WELCOME!
This site is about a new foundation for accomplishment and effectiveness in management, a foundation that does not focus on managing people. This new foundation is based on an understanding of organizations as performance networks in which it is the quality of the deliverable transactions between groups and individuals that determines whether a task, goal, or project is successfully achieved or accomplished. By deliverable transactions is meant what parties deliver to each other in terms of their communications (e.g., requests, authorizations, promises), their products (e.g., reports, analyses, prototypes), or the services they provide (e.g., IT repair, training, consulting). The quality of deliverable transactions refers to the degree or extent to which what is delivered is complete, accurate, on time and functions as it is supposed to as agreed to between the parties involved.
In this new foundation, management involves creating, maintaining, and managing agreements for deliverables rather than people. The focus shifts from “What is it about them?” in terms of their personality, motivation, etc. to “What is missing in the creation and management of our agreements?” as the basis for improving and maintaining performance. In this new foundation, we engage with people to create agreements and then manage those agreements, not the people who made them.
This focus on deliverables and deliverable connections was the basis for all the undergraduate, masters, and executive education courses and programs I taught for the last 25 years of my career at The Fisher College of Business at The Ohio State University in Columbus. OH. It is also the foundation of my wife Laurie’s management consulting work. These principles and ideas have been put into practice successfully by hundreds of practicing executives, managers, and employees in virtually every type of organization imaginable. Regardless of your position in an organization, if you depend on others to provide you with information, resources, data, or anything else in order to accomplish your job, then focusing on creating and managing deliverable agreements can help you be more effective and successful.
On this site, you will currently find a blog with postings that pertain to, complement, or develop the new foundation for accomplishment.
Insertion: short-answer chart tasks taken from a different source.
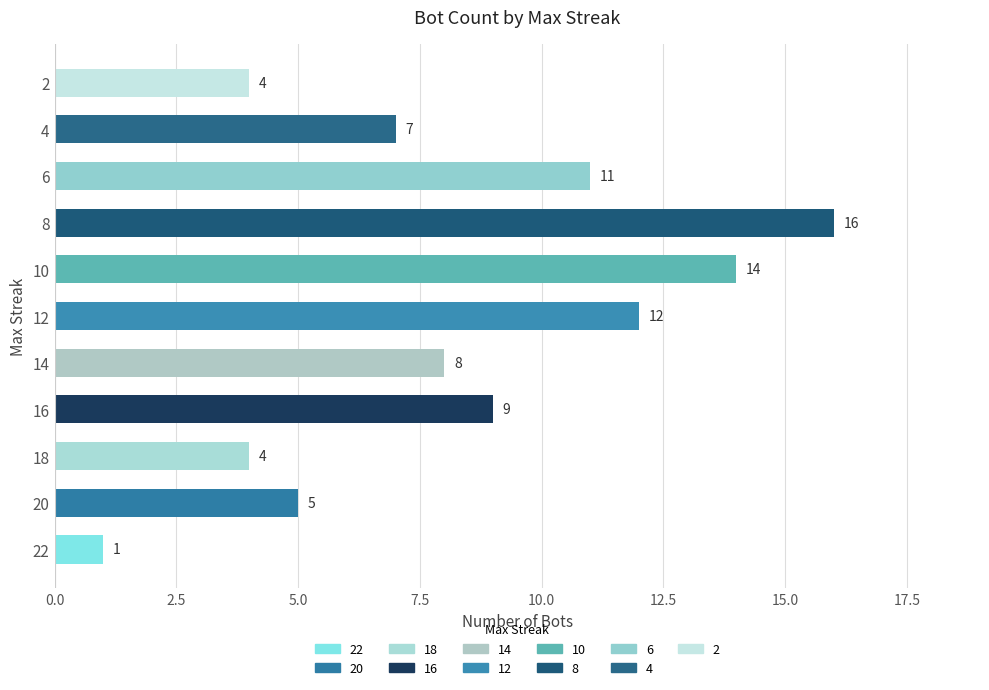

The chart shows a value of 3 at 10. True or false?

False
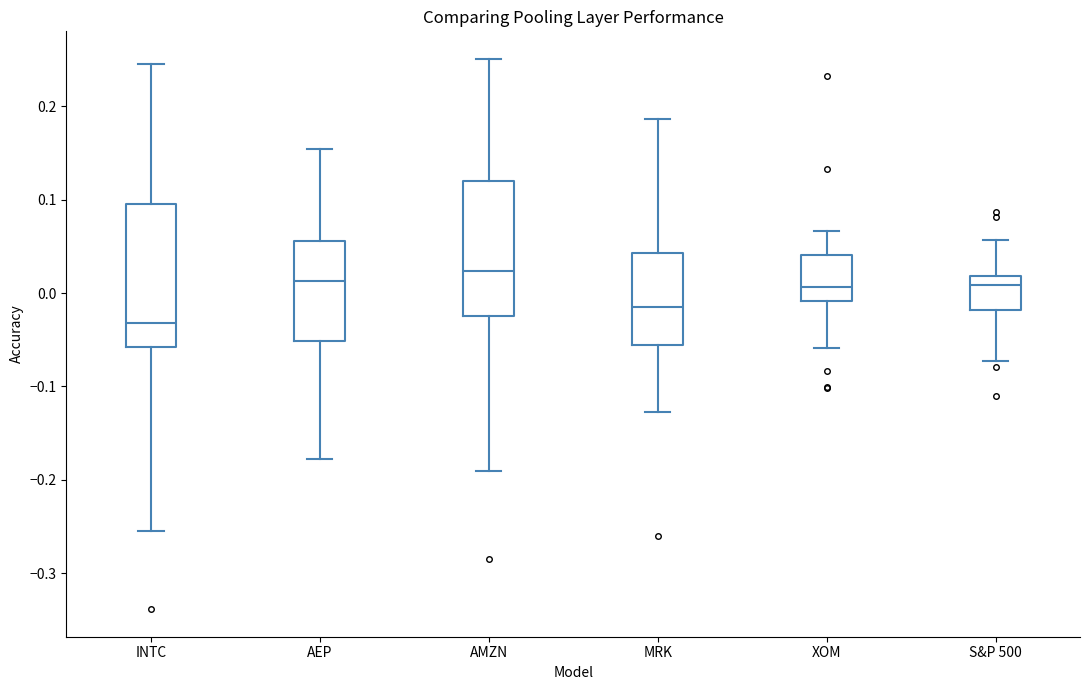

Reading left to right, transcribe this box plot: for each box, give where its median line is, the range the box spans, and where its two whiskers end, as read against the y-axis. The values are not printed on the chart, so give them approximately, as read against the axis.

INTC: median -0.03, box -0.06 to 0.09, whiskers -0.25 to 0.25
AEP: median 0.01, box -0.05 to 0.06, whiskers -0.18 to 0.15
AMZN: median 0.02, box -0.02 to 0.12, whiskers -0.19 to 0.25
MRK: median -0.01, box -0.06 to 0.04, whiskers -0.13 to 0.19
XOM: median 0.01, box -0.01 to 0.04, whiskers -0.06 to 0.07
S&P 500: median 0.01, box -0.02 to 0.02, whiskers -0.07 to 0.06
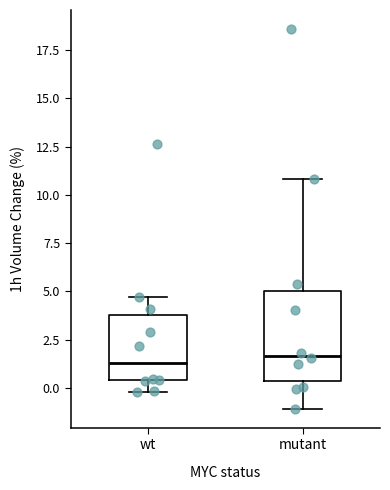

Reading left to right, read every box against the y-axis: the position of its median line, the range the box covers, and the ends of its whiskers. The values are not printed on the chart, so give them approximately, as read against the axis.

wt: median 1.5, box 0.5 to 4.0, whiskers 0.0 to 4.5
mutant: median 1.5, box 0.5 to 5.0, whiskers -1.0 to 11.0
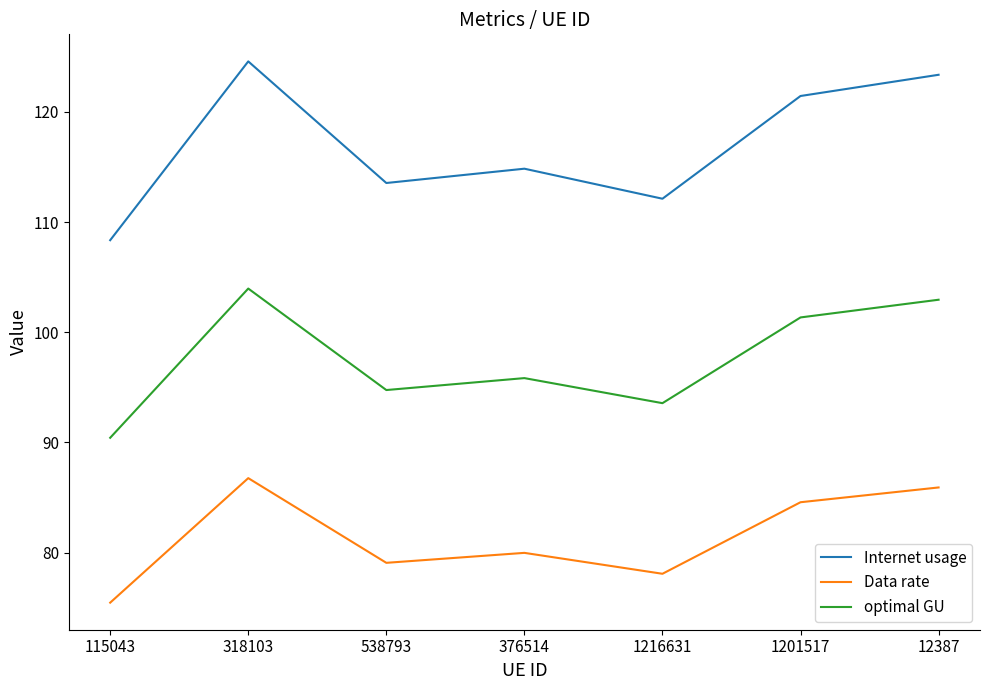

Rank the series by their maximum value, from lowest to highest.

Data rate, optimal GU, Internet usage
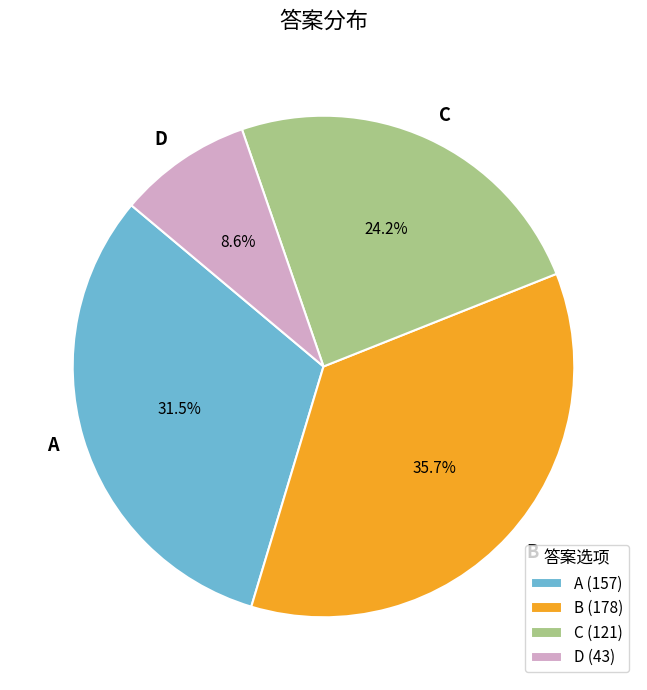

How much of the chart is everything except D?

91.4%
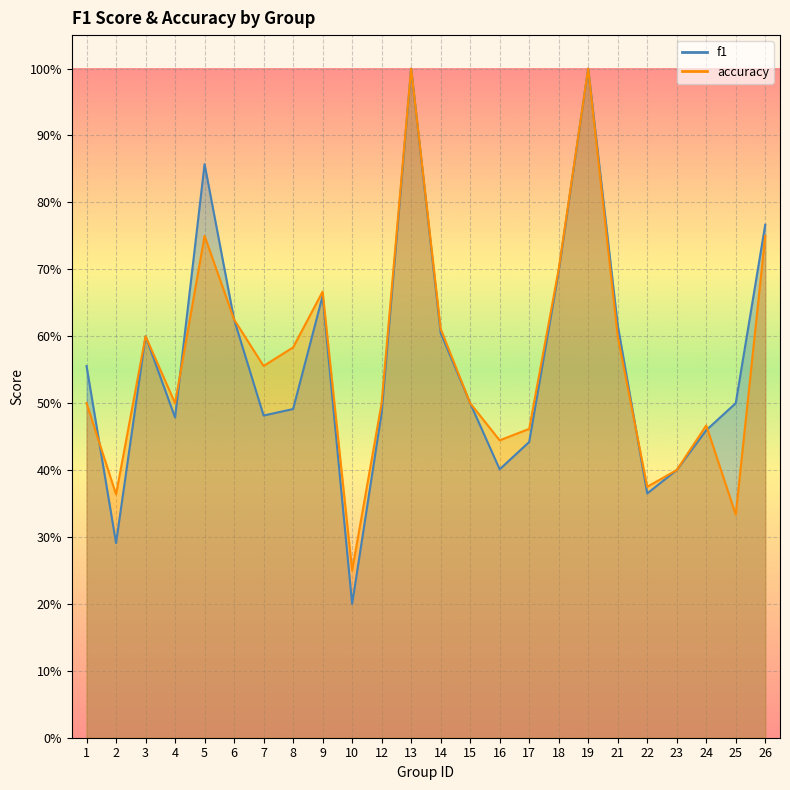

What is the maximum value for f1?

1.0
You will also find a page on our award winning book The Four Conversations: Daily Communication that Gets Results. And, you will find copies of academic and practitioner articles which provide background for material presented, particularly in the area of managing organization change.
A WORD OF CAUTION. The ideas offered here require a shift in understanding both the nature and basis of individual and group performance in organizations. Traditional approaches assume that performance is a function of individual/group characteristics and attributes (e.g., motivation, personality, skill, etc.) and that the way to attain reliable performance is by manipulating people through motivation, inspiration, threats, cajoling, etc. There is no question that personal capabilities contribute to performance, but they are not the total picture. The material presented here starts from a different perspective and as such challenges some of the received truths and accepted wisdoms of traditional performance and management. We have found that it takes managers earnestly engaged in learning and applying this material days and weeks of practice and engagement before they become accustomed to and proficient with it. And when they do, they are amazed at the difference it makes in obtaining reliably high performance from those they depend on, even from those who historically have been unreliable, without any additional changes in such things as their authority or performance management systems. If you are looking for quick “tips and techniques” to improve or tweak how you manage, this may not be the place for you. However, if you are looking to add a different dimension to your effectiveness in accomplishing the things you want and need to accomplish, a dimension that produces reliable high performance, and you are willing to challenge your assumptions and beliefs about what makes things work, then this is the place for you.